Chapter 13.1, Problem 42E

To determine

To calculate: The number of different ways to form a 12-member juries.

Answer to Problem 42E

The number of different ways to form a 12-member juriesare $18564$ .

Explanation of Solution

Given information:

There are 18 people in a group to choose in order to make 12-member juries.

Formula used:

If there are n objects taken r at a time then combination is defined as $C\left(n,r\right)=\frac{n!}{r!\left(n-r\right)!}$ .

Calculation:

Consider the provided information that there are 18 people in a group to choose in order to make 12-member juries.

In order to make different 12-member juries, use combination as selection does not matter.

Recall that if there are n objects taken r at a time then combination is defined as $C\left(n,r\right)=\frac{n!}{r!\left(n-r\right)!}$ .

Here n is 18 and r is 12for $C\left(18,12\right)$ .

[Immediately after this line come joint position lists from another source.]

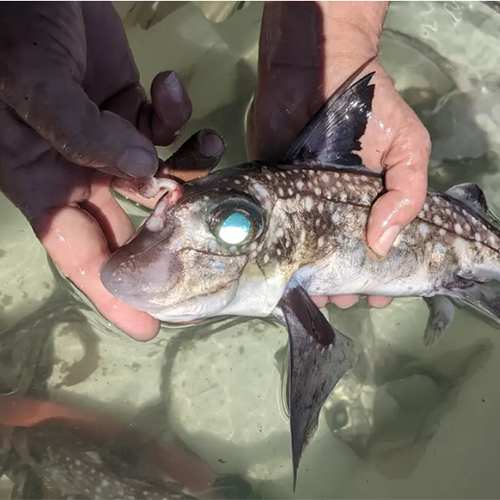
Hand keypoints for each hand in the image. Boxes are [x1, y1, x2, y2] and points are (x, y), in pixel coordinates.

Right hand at [0, 2, 223, 338]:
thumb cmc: (11, 36)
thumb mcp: (33, 84)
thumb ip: (84, 131)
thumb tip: (143, 170)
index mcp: (45, 180)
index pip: (78, 252)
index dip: (112, 292)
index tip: (149, 324)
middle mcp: (80, 170)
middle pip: (131, 224)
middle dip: (173, 241)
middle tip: (219, 252)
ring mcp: (110, 141)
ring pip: (162, 174)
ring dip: (190, 163)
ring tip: (209, 141)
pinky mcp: (133, 110)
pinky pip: (165, 128)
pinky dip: (177, 115)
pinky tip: (170, 87)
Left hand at [247, 1, 430, 309]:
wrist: (314, 72)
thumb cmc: (368, 111)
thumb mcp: (407, 147)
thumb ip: (407, 192)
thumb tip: (382, 244)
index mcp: (370, 204)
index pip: (378, 249)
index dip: (380, 275)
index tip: (377, 294)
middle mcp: (335, 212)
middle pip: (340, 258)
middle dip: (344, 284)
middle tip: (341, 298)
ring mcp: (302, 206)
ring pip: (306, 255)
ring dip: (310, 280)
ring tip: (313, 296)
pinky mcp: (272, 197)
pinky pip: (274, 234)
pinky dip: (276, 257)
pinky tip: (279, 277)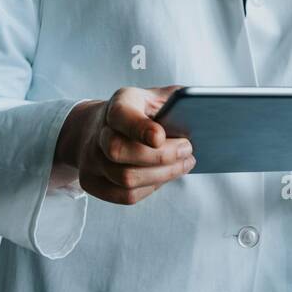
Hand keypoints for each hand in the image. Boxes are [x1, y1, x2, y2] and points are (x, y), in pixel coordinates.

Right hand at [53, 86, 193, 204]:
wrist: (103, 127)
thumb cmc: (141, 112)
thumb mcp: (158, 96)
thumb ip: (177, 100)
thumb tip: (199, 109)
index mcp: (117, 105)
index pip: (121, 116)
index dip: (138, 128)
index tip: (160, 137)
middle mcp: (99, 132)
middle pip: (119, 151)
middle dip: (160, 157)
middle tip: (187, 150)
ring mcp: (91, 160)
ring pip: (125, 179)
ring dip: (162, 175)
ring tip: (184, 164)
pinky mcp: (92, 182)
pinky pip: (124, 195)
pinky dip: (150, 188)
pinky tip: (164, 176)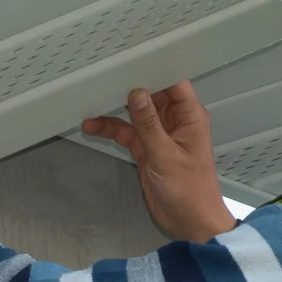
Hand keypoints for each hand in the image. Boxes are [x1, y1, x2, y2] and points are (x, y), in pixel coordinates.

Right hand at [81, 82, 234, 240]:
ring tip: (91, 100)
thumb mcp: (165, 155)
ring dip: (115, 109)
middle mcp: (175, 121)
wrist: (190, 222)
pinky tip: (92, 126)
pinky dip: (111, 129)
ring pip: (135, 113)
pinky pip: (127, 132)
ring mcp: (160, 134)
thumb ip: (149, 124)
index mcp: (189, 116)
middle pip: (151, 94)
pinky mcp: (147, 149)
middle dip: (129, 86)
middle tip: (104, 74)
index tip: (132, 59)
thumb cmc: (189, 189)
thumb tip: (136, 93)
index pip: (174, 83)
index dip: (155, 69)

  $\begin{array}{c}C\left(18,12\right)=\frac{18!}{12!\left(18-12\right)!}\\ =\frac{18\cdot 17\cdot 16\cdot 15\cdot 14\cdot 13\cdot 12!}{12!\cdot 6!}\\ =\frac{18\cdot 17\cdot 16\cdot 15\cdot 14\cdot 13}{6\cdot 5\cdot 4\cdot 3\cdot 2\cdot 1}\\ =18564\end{array}$

Thus, the number of different ways to form a 12-member juries are $18564$ .